Teks yang diberikan:
++++

Kutatap lagi wajah kurus Emih di pembaringan rumah sakit. Aku agak khawatir dengan keadaannya kali ini. Akhir tahun lalu, saat dirawat di rumah sakit yang sama karena gula darahnya naik dan maag-nya kambuh, keadaanya tidak seperti sekarang. Kali ini kesadaran Emih menurun, dan omongan-omongannya tidak nyambung dengan keadaan yang sedang terjadi. Misalnya beliau kerap menyuruh orang-orang untuk segera memasak dan menyiapkan semua makanan untuk acara lebaran. Mengajak bicara cucunya yang dikiranya sebagai orang lain. Tidak mengenali orang yang datang. Atau saat sedang ngobrol, tiba-tiba tertidur atau hilang kesadaran. Duh Emih-ku sayang, meskipun aku menantu yang tidak terlalu banyak membantu Emih, tapi aku sebenarnya sayang sama Emih, dan selalu berdoa untuk kesembuhan Emih.

++++

Soal singkat 1:
Tampilkan semua baris yang memuat kata "pose". Huruf besar dan kecil dibedakan.

Data untuk diolah:
++++

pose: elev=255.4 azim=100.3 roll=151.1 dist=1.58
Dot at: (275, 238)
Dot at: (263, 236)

++++

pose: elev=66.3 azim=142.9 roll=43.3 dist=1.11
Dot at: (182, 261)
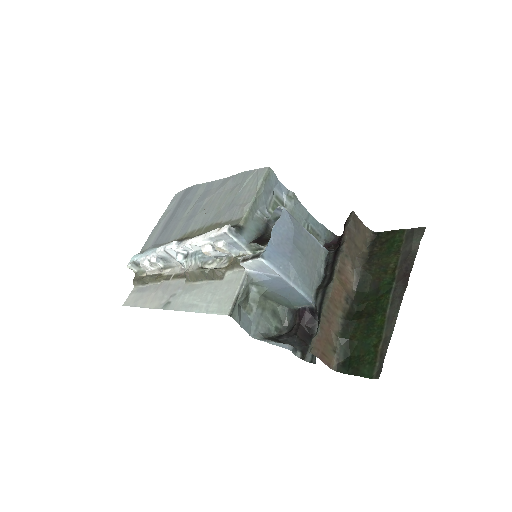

++++

Soal singkat 2:
Dalam teks tentang Emih di rumah sakit, kenapa Emih dirawat di rumah sakit akhir tahun lalu?

Jawaban benar 1:
pose: elev=255.4 azim=100.3 roll=151.1 dist=1.58
pose: elev=66.3 azim=142.9 roll=43.3 dist=1.11

Jawaban benar 2:
Karena gula darahnya naik dan maag-nya kambuh.